- [Excerpted records]
- - - -
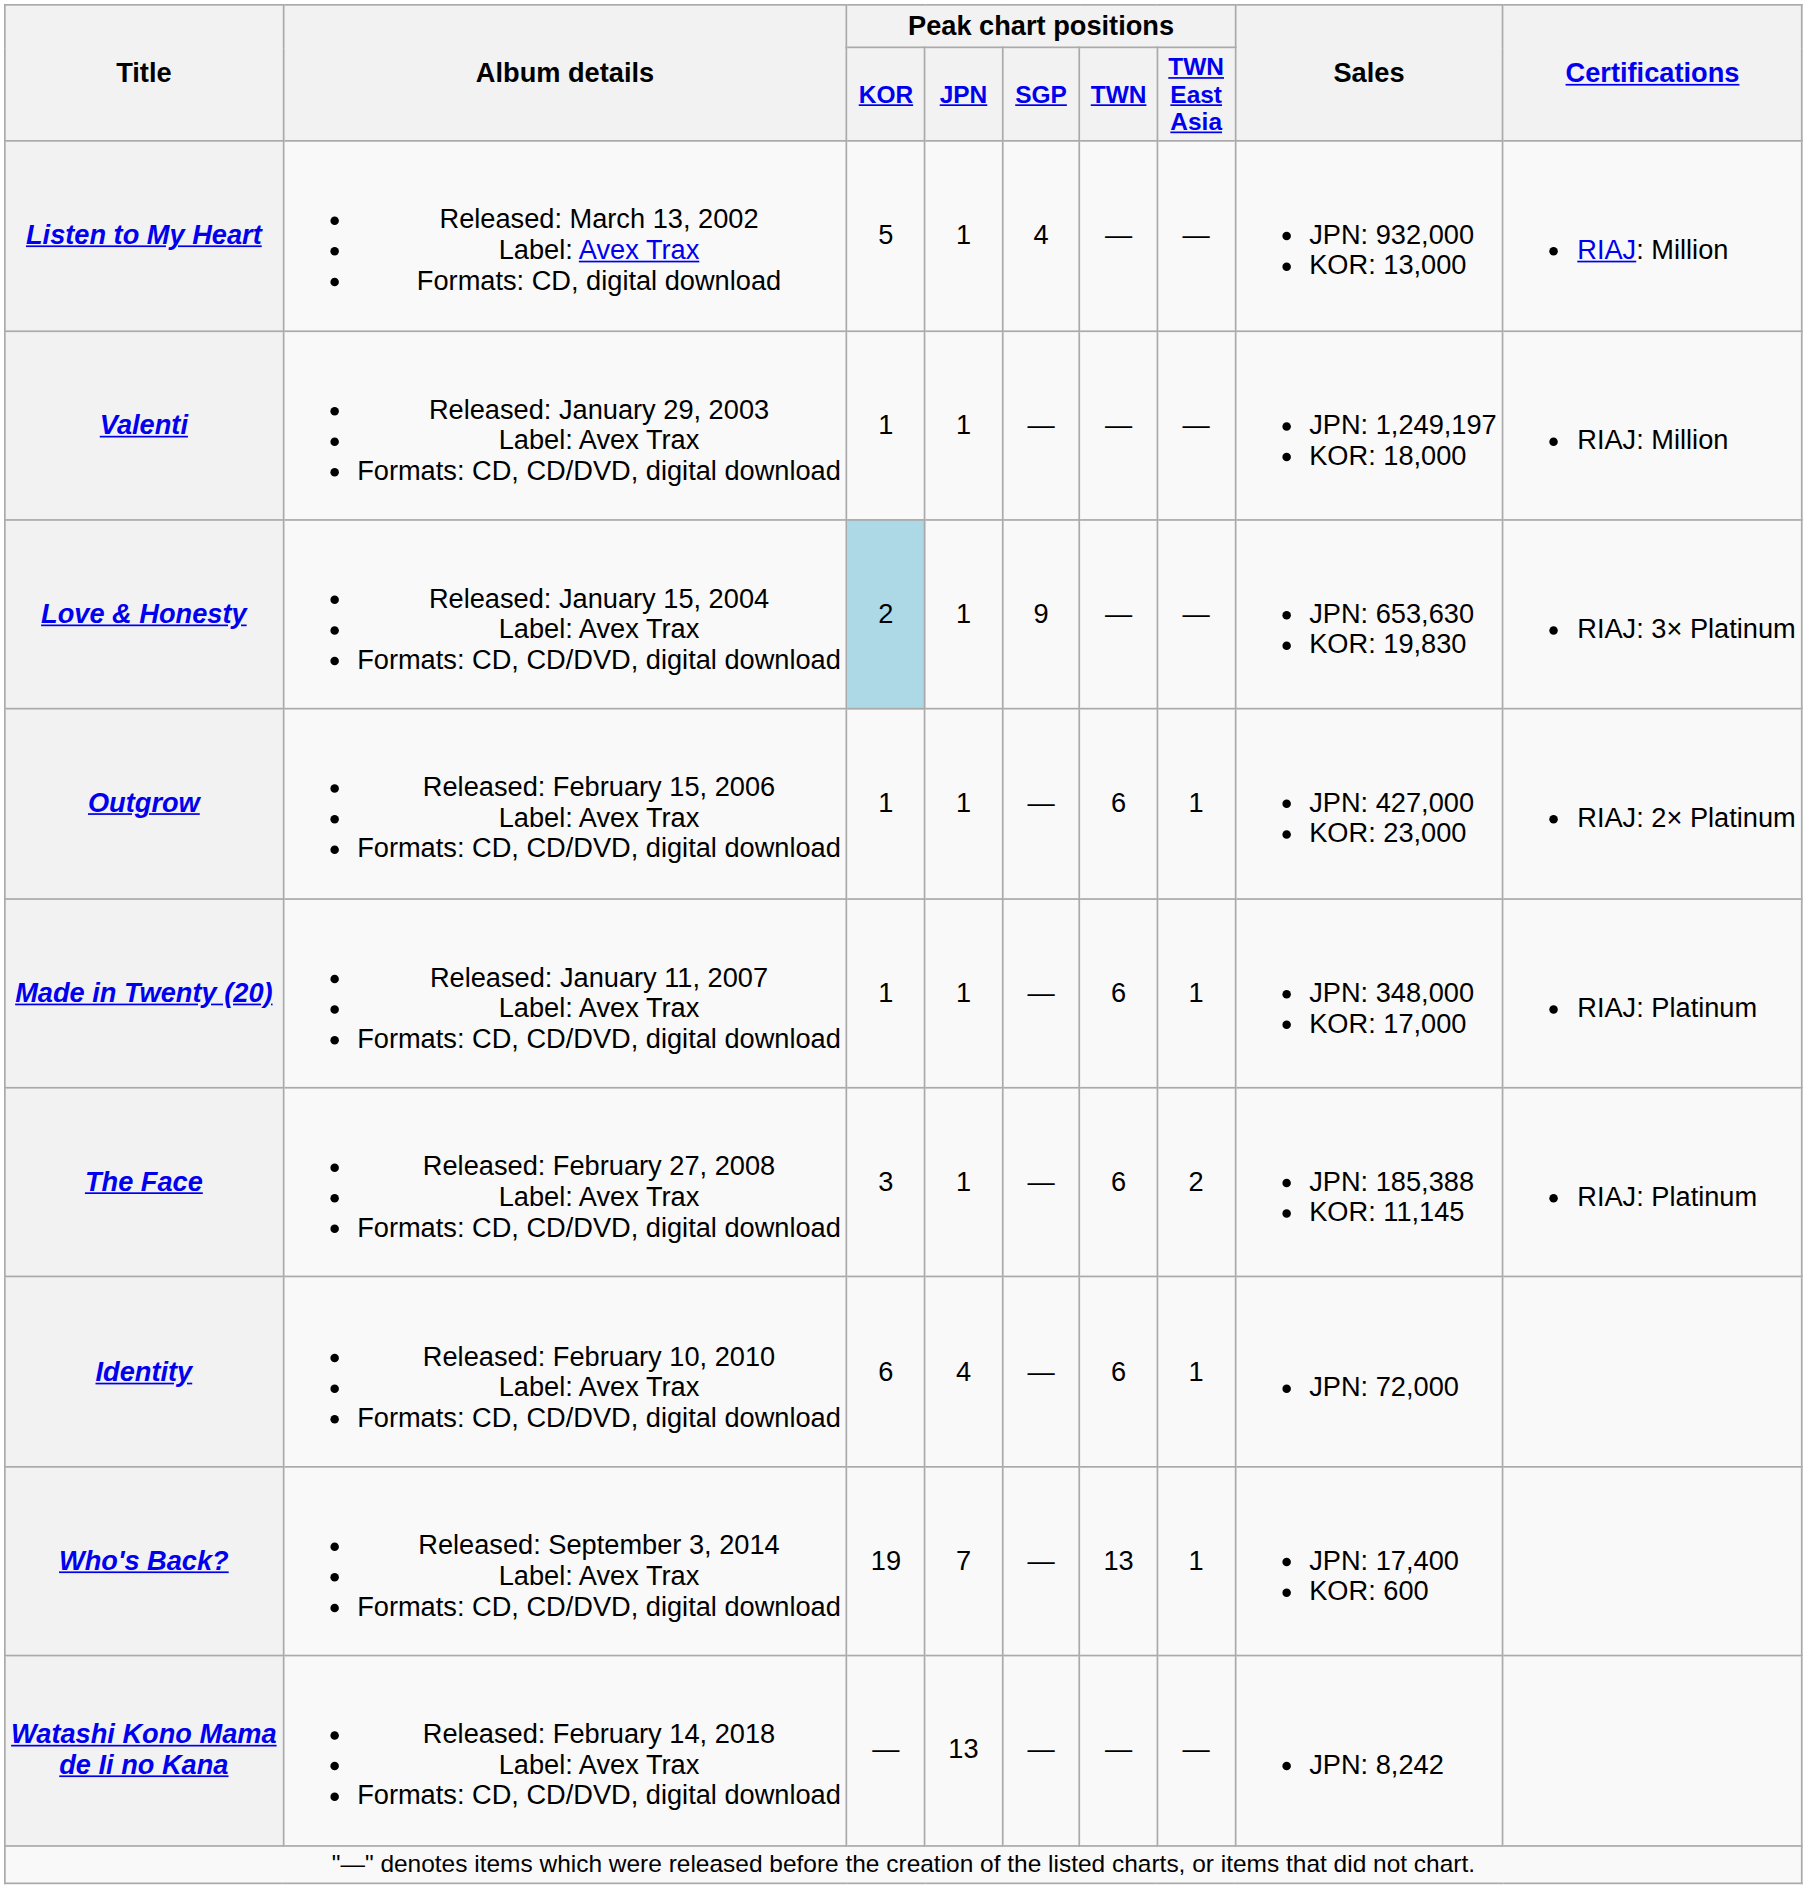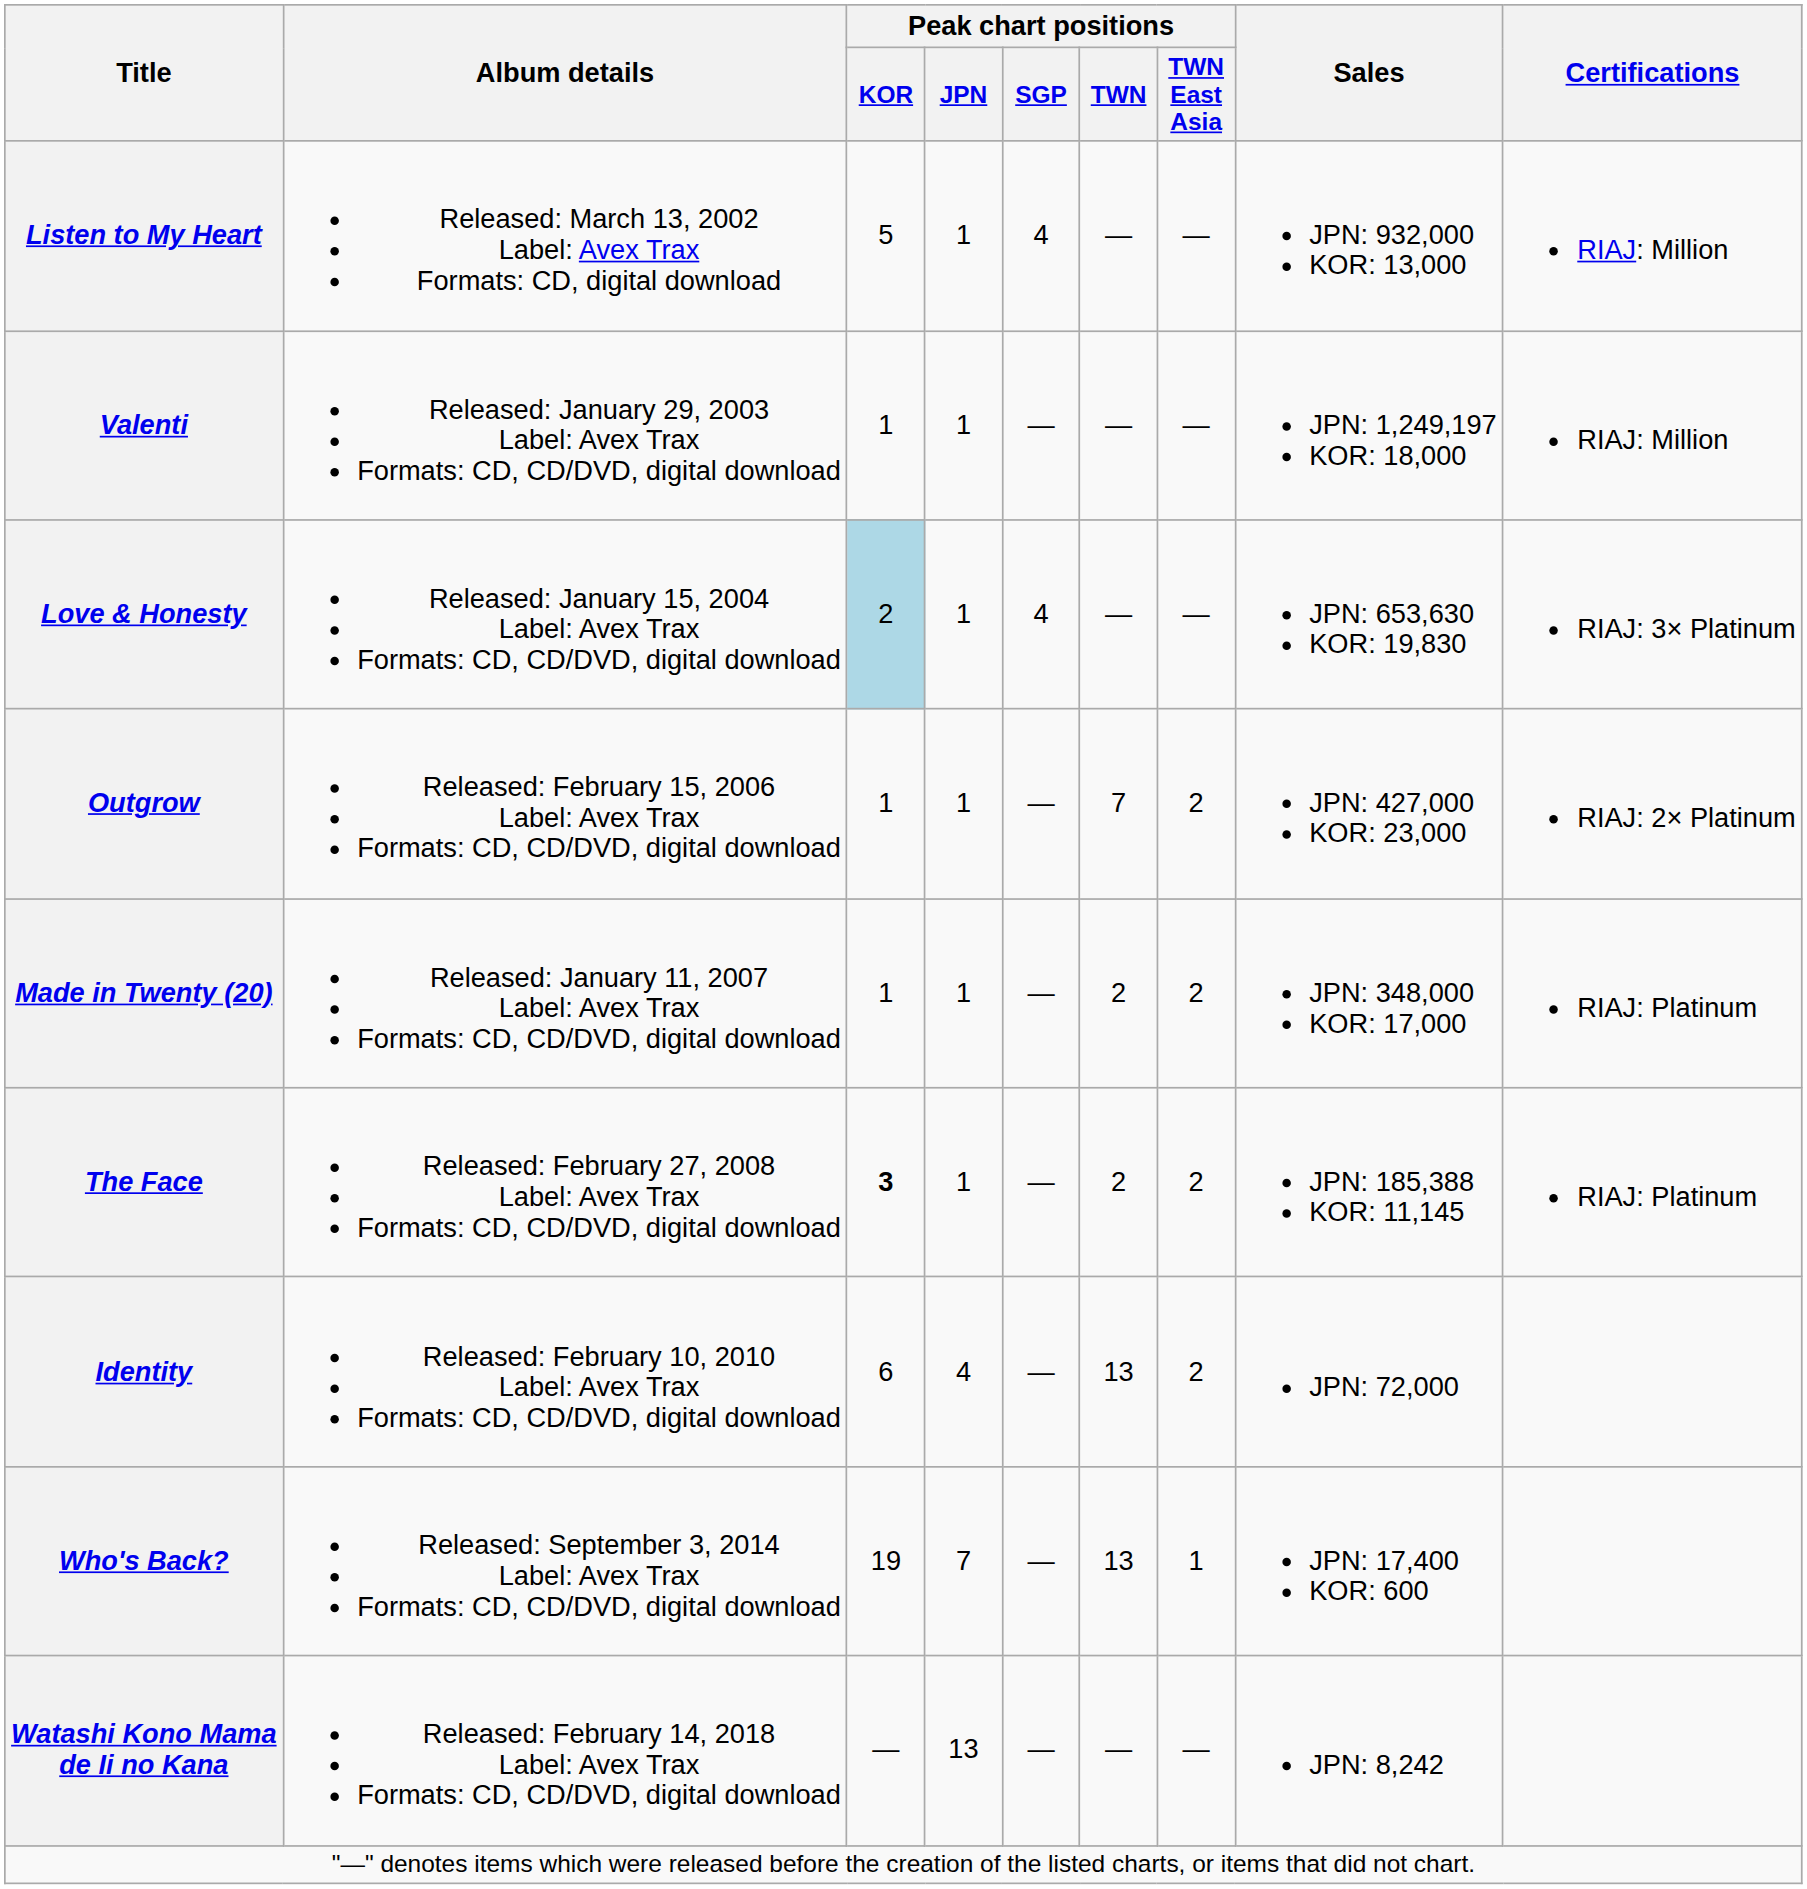Love & Honesty | Peak chart positions / SGP: 9 -> 4
Outgrow | Peak chart positions / TWN: 6 -> 7
Outgrow | Peak chart positions / TWN East Asia: 1 -> 2
Made in Twenty (20) | Peak chart positions / TWN: 6 -> 2
Made in Twenty (20) | Peak chart positions / TWN East Asia: 1 -> 2
The Face | Peak chart positions / KOR: normal -> bold
The Face | Peak chart positions / TWN: 6 -> 2
Identity | Peak chart positions / TWN: 6 -> 13
Identity | Peak chart positions / TWN East Asia: 1 -> 2
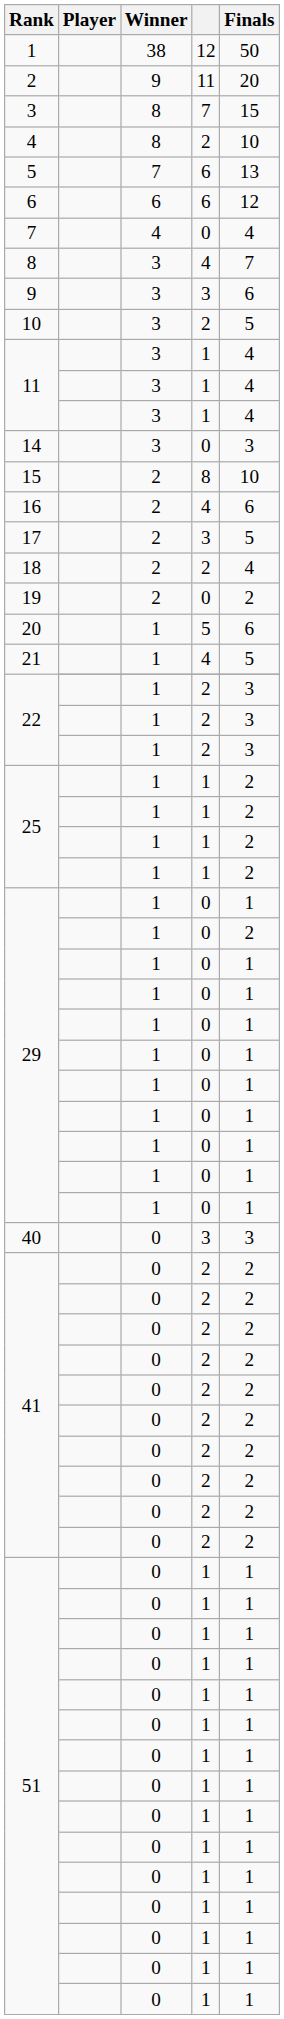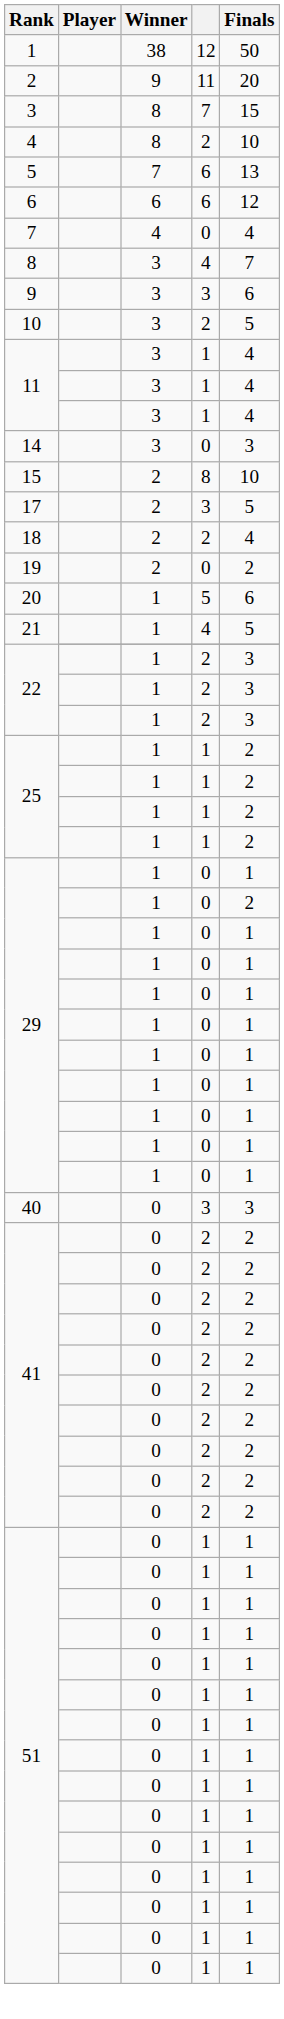- row: 16 | 2 | 4 | 6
- - - -
- [Directions for this task]
Pull together every line from the listing above that contains the string "Identity".

- [Answer for this exercise]
Identity | Peak chart positions / TWN: 6 -> 13
Identity | Peak chart positions / TWN East Asia: 1 -> 2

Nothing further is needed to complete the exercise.